Hi,
I think this is a nasty bug in MRTd?
I have come across situations in which the UII (telnet interface) is not responding, but just got connected. I am compiling with the pthread libraries in Linux (Red Hat 6.0). (This does not always happen, but I am able to reproduce when there are many threads running.)

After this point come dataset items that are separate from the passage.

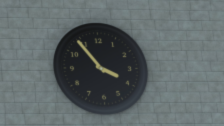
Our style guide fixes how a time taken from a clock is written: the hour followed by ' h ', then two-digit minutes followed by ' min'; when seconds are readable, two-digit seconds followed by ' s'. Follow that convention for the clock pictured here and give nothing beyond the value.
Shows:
3 h 54 min
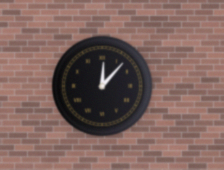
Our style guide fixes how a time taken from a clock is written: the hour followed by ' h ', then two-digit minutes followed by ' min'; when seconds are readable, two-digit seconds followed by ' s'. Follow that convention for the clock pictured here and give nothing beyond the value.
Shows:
12 h 07 min
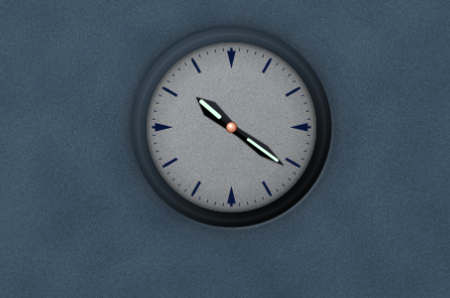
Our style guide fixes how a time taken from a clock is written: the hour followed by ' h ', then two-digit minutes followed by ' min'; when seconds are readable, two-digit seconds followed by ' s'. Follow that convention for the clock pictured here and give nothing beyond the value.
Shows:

I've done some tracing and found the bug lies within the mrt_thread_create(). Potentially, it is possible that context switch occurs right after the pthread_create(), so that the thread function runs before the rest of mrt_thread_create() runs and returns. Thus, the thread may run, before all bookkeeping functions are done. This particular bug happens because the following codes (in mrt_thread_create) are not run before the thread begins,
if (schedule)
schedule->self = thread;
In uii_send_buffer(),
if (uii->schedule->self != pthread_self ()) {
buffer_t *temp = New_Buffer (buffer_data_len (buffer));
/* when called from other threads, copy the buffer */
buffer_puts (buffer_data (buffer), temp); */
/* schedule myself to be run by my own thread */
schedule_event2 ("uii_send_buffer_del", uii->schedule,
(event_fn_t) uii_send_buffer_del, 2, uii, temp);
return (0);
}
This piece of code is run, (which shouldn't be because uii->schedule should be equal to pthread_self(), it isn't because the thread runs (start_uii()) before the schedule->self is set in mrt_thread_create()).
Now, uii_send_buffer() returns 0, which makes the UII thread stops responding.
My current solution is the comment out the codes listed above and it works. I am not sure if this bug would affects other MRTd's functionalities. Otherwise there should some mechanisms which make sure mrt_thread_create returns before the thread is run.
Comments?
Tony Cheung